Assignment -
Reproduce verbatim the lines from the beginning of the records up to and including the line containing "With this window I c".

Given entries -

########################################

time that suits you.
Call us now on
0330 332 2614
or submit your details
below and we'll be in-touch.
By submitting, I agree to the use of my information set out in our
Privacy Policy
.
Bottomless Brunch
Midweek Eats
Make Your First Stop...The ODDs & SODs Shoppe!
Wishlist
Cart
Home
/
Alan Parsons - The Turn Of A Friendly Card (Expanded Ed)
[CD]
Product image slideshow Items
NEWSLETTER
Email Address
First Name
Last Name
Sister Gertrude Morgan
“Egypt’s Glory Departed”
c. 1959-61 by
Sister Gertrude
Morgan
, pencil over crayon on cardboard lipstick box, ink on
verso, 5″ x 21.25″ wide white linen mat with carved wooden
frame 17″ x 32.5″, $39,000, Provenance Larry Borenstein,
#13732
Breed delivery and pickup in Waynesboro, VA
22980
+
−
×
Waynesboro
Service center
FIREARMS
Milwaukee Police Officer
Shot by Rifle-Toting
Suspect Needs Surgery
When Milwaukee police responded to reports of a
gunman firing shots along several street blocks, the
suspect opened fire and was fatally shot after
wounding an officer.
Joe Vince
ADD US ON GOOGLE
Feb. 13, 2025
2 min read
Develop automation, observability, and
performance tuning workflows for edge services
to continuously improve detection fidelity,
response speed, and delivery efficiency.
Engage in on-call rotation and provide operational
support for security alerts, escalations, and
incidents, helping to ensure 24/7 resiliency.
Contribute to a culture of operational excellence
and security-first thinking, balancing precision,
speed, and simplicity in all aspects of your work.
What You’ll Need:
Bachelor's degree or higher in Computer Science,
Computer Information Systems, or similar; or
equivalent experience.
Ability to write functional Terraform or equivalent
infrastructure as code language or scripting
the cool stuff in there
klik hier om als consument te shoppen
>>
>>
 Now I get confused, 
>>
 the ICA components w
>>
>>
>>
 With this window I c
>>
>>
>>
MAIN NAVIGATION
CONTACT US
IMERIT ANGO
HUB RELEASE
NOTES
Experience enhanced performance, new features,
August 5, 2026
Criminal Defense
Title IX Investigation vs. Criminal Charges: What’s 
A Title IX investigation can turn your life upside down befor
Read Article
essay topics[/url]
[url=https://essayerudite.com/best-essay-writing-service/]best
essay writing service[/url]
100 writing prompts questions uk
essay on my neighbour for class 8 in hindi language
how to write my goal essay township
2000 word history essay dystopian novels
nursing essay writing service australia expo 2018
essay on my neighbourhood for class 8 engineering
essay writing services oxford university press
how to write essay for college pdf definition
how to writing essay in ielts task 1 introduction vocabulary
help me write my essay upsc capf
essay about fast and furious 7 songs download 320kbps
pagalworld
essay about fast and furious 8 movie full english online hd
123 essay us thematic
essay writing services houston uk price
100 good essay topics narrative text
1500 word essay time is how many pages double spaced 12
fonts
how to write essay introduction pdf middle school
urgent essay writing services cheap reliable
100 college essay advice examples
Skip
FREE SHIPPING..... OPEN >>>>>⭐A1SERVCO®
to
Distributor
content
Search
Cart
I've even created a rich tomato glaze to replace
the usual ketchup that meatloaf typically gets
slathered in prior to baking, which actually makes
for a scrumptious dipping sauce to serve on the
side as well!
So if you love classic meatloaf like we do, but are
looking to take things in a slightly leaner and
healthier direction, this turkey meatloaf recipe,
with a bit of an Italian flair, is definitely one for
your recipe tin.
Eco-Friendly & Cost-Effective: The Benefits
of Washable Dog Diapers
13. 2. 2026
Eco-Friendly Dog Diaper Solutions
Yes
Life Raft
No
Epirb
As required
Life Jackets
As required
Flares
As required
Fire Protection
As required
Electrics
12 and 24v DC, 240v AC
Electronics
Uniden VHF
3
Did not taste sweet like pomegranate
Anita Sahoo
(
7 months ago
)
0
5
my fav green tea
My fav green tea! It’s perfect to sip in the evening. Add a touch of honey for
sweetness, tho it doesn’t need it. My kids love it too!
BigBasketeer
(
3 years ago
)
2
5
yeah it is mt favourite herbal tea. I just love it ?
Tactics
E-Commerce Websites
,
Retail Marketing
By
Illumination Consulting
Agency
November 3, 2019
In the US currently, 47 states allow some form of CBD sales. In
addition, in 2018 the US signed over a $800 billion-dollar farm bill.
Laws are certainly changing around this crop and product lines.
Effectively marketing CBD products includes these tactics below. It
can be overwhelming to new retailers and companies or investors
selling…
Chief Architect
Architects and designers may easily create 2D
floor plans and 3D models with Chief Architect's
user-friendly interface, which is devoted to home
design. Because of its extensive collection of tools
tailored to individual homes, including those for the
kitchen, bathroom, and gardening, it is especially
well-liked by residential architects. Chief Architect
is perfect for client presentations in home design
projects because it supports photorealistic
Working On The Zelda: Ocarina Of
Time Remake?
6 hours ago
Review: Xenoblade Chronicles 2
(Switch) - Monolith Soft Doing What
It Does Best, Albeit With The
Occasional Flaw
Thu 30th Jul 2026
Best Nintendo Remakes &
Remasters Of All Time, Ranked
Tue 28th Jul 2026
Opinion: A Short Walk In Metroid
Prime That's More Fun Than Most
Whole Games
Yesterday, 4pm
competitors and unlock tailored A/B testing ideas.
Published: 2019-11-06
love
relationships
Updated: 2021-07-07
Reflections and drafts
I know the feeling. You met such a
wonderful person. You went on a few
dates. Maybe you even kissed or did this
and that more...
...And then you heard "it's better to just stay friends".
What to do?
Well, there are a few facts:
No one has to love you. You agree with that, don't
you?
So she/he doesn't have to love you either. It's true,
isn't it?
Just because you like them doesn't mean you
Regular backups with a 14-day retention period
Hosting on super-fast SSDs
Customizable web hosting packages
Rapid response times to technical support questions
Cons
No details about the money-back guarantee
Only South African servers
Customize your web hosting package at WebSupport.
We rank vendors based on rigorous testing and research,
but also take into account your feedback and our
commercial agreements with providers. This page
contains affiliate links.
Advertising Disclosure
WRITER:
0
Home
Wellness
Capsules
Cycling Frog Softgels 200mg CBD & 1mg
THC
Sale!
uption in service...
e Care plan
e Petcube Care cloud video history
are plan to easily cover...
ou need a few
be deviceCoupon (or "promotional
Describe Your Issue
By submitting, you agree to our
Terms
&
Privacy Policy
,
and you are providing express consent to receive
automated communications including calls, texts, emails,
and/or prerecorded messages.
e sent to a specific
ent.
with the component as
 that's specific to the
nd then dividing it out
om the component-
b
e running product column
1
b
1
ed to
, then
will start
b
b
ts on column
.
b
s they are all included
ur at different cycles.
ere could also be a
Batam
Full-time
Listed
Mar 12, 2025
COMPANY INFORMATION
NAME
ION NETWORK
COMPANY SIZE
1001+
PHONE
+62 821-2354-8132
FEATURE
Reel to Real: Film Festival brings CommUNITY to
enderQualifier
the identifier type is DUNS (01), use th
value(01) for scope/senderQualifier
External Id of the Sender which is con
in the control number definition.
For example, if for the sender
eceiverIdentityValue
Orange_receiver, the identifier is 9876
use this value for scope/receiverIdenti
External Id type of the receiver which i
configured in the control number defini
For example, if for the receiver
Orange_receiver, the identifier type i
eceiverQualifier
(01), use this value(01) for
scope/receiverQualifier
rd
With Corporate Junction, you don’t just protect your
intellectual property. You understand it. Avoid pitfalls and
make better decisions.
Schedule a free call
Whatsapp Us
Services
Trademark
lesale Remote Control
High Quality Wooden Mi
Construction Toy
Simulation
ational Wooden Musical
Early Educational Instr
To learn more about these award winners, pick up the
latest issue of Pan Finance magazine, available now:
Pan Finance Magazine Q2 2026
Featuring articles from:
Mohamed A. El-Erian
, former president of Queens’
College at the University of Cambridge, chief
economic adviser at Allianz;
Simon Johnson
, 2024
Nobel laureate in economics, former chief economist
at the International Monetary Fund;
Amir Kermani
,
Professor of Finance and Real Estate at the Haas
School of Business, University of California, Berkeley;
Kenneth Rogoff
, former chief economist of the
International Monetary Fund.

########################################

Output below -
time that suits you.
Call us now on
0330 332 2614
or submit your details
below and we'll be in-touch.
By submitting, I agree to the use of my information set out in our
Privacy Policy
.
Bottomless Brunch
Midweek Eats
Make Your First Stop...The ODDs & SODs Shoppe!
Wishlist
Cart
Home
/
Alan Parsons - The Turn Of A Friendly Card (Expanded Ed)
[CD]
Product image slideshow Items
NEWSLETTER
Email Address
First Name
Last Name
Sister Gertrude Morgan
“Egypt’s Glory Departed”
c. 1959-61 by
Sister Gertrude
Morgan
, pencil over crayon on cardboard lipstick box, ink on
verso, 5″ x 21.25″ wide white linen mat with carved wooden
frame 17″ x 32.5″, $39,000, Provenance Larry Borenstein,
#13732
Breed delivery and pickup in Waynesboro, VA
22980
+
−
×
Waynesboro
Service center
FIREARMS
Milwaukee Police Officer
Shot by Rifle-Toting
Suspect Needs Surgery
When Milwaukee police responded to reports of a
gunman firing shots along several street blocks, the
suspect opened fire and was fatally shot after
wounding an officer.
Joe Vince
ADD US ON GOOGLE
Feb. 13, 2025
2 min read
Develop automation, observability, and
performance tuning workflows for edge services
to continuously improve detection fidelity,
response speed, and delivery efficiency.
Engage in on-call rotation and provide operational
support for security alerts, escalations, and
incidents, helping to ensure 24/7 resiliency.
Contribute to a culture of operational excellence
and security-first thinking, balancing precision,
speed, and simplicity in all aspects of your work.
What You’ll Need:
Bachelor's degree or higher in Computer Science,
Computer Information Systems, or similar; or
equivalent experience.
Ability to write functional Terraform or equivalent
infrastructure as code language or scripting
the cool stuff in there
klik hier om als consument te shoppen
>>
>>
 Now I get confused, 
>>
 the ICA components w
>>
>>
>>
 With this window I c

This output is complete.